EXERCISE OBJECTIVE:
Only lines holding "QGPG" are wanted; copy each of them from the records below.

+++ AVAILABLE RECORDS

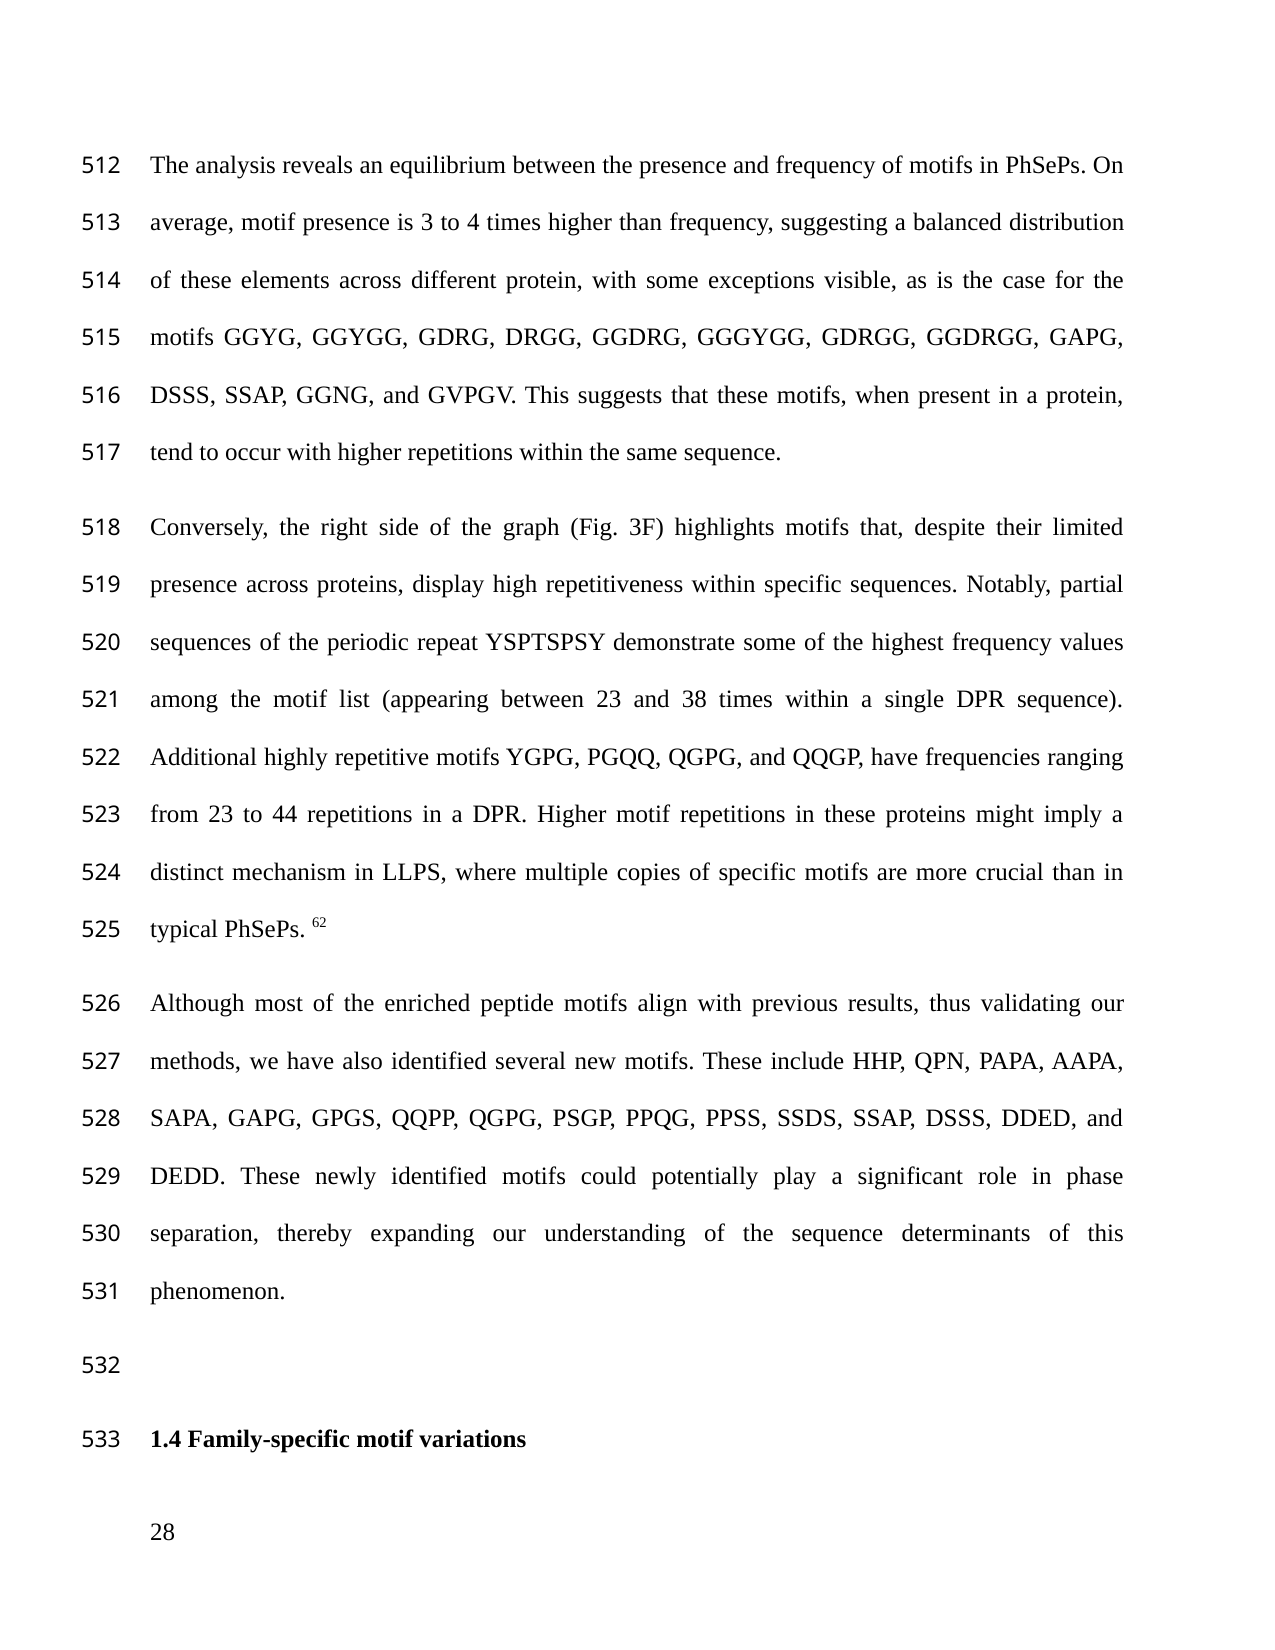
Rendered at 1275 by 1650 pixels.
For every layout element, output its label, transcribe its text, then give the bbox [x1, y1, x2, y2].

text Conversely, the right side of the graph (Fig. 3F) highlights motifs that, despite their limited presence across proteins, display high repetitiveness within specific sequences. Notably, partial sequences of the periodic repeat YSPTSPSY demonstrate some of the highest frequency values among the motif list (appearing between 23 and 38 times within a single DPR sequence). Additional highly repetitive motifs YGPG, PGQQ, QGPG, and QQGP, have frequencies ranging from 23 to 44 repetitions in a DPR. Higher motif repetitions in these proteins might imply a distinct mechanism in LLPS, where multiple copies of specific motifs are more crucial than in typical PhSePs. [150, 512, 1125, 943]
text The analysis reveals an equilibrium between the presence and frequency of motifs in PhSePs. On average, motif presence is 3 to 4 times higher than frequency, suggesting a balanced distribution of these elements across different protein, with some exceptions visible, as is the case for the motifs GGYG, GGYGG, GDRG, DRGG, GGDRG, GGGYGG, GDRGG, GGDRGG, GAPG, DSSS, SSAP, GGNG, and GVPGV. This suggests that these motifs, when present in a protein, tend to occur with higher repetitions within the same sequence. [150, 150, 1125, 466]
text Although most of the enriched peptide motifs align with previous results, thus validating our methods, we have also identified several new motifs. These include HHP, QPN, PAPA, AAPA, SAPA, GAPG, GPGS, QQPP, QGPG, PSGP, PPQG, PPSS, SSDS, SSAP, DSSS, DDED, and DEDD. These newly identified motifs could potentially play a significant role in phase separation, thereby expanding our understanding of the sequence determinants of this phenomenon. [150, 988, 1125, 1304]
text 1.4 Family-specific motif variations [150, 1424, 1125, 1453]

++++++

WRITTEN SOLUTION:
text Conversely, the right side of the graph (Fig. 3F) highlights motifs that, despite their limited presence across proteins, display high repetitiveness within specific sequences. Notably, partial sequences of the periodic repeat YSPTSPSY demonstrate some of the highest frequency values among the motif list (appearing between 23 and 38 times within a single DPR sequence). Additional highly repetitive motifs YGPG, PGQQ, QGPG, and QQGP, have frequencies ranging from 23 to 44 repetitions in a DPR. Higher motif repetitions in these proteins might imply a distinct mechanism in LLPS, where multiple copies of specific motifs are more crucial than in typical PhSePs. [150, 512, 1125, 943]
text Although most of the enriched peptide motifs align with previous results, thus validating our methods, we have also identified several new motifs. These include HHP, QPN, PAPA, AAPA, SAPA, GAPG, GPGS, QQPP, QGPG, PSGP, PPQG, PPSS, SSDS, SSAP, DSSS, DDED, and DEDD. These newly identified motifs could potentially play a significant role in phase separation, thereby expanding our understanding of the sequence determinants of this phenomenon. [150, 988, 1125, 1304]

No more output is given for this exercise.